(引き続きで)オーストラリアのインフレの要因は、

火曜日にRBA(オーストラリア連邦準備銀行)が理事会を開催して、政策金利を維持することを決定した。
RBAが見ているポイントは、インフレ率が目標の2−3%のレンジに入れたいが、まだまだ高い状況が続いているので、抑制のために政策金利を上げるべきなのか?ということと、私は理解している。

インフレがどうして起こるのか?という話は、経済学的な観点で色々と理論があるので、そこは今回は端に置いておいて、RBAがインフレが低下してこないのは「予想以上の堅調な労働市場、賃金上昇率の伸び、燃料価格の上昇」という見方になっている。

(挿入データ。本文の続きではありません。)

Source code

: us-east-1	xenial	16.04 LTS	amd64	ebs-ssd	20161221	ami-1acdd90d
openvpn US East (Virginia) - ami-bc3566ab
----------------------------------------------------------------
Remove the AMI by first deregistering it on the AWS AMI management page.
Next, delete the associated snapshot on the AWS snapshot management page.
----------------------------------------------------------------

コロナ後のインフレの要因は、モノ不足、輸送コストの上昇、燃料価格の上昇、それからくる原材料価格の上昇など、供給要因を厳選としたインフレになっていたように思う。
インフレで全てに関して価格が上昇したことで、企業利益も一定程度上昇してくる面もあるが、人流が戻り、コロナ中に滞留していた消費に対する行動が解禁されたことで、人手不足になり賃金が上昇している。
その結果として、労働者の可処分所得が増加して、その一部が消費に回る中で、更にインフレを抑制する方向ではなく、維持もしくは加速させる方向になっている面がある、ということらしい。

確かに賃金が上昇することで可処分所得が増加し、それが消費に回っていくことでインフレにつながっていくという、風が吹けば桶屋が儲かる的な展開だが… 足元で金利水準が高くなっていて住宅ローンの返済負担が重たくなっている、今後重たくなる家計に関しては、必要な消費はしても、それ以上に関しては貯蓄に回して、将来の消費に回っていくと考えると…
雇用市場が堅調なことが、即座にインフレに繋がるのか?そのインパクトはどれくらいなのか?と少々疑問。インフレによって生活必需品などの価格が上がるのであれば、どこかの段階で消費者も消費に限界が出てきて、消費が陰ってきて、インフレが落ち着くような展開になるのでは?

詰まるところは、景気停滞局面に入ってくるだけなのだろうけど。
いずれかの時点でそうなるのであれば、積極的に金利を引き上げて早急にインフレ率を目標レンジに入れなければならないのか?という個人的な疑問がある。

いずれにしても、景気循環を作り出す、もしくはある程度コントロールするために金融政策は打たれるし、その将来の行動に対して予測をしながら、投資行動を起こしていく機関投資家や個人投資家がいるわけで、資金の流れがどこに向かっていくのかを予測しながら、また行動を起こす投資家もいるわけで。
政策当局も繰り返しゲームなので、自分たちの行動が何周かまわって、次の自分たちの行動の要因になるということなのだろう。。。

どうも最近はゲーム理論に関しての関心を、個人的に高めてしまっている気がする。
読めていない本が山のようにどこかに埋もれているので、探し出してみないと。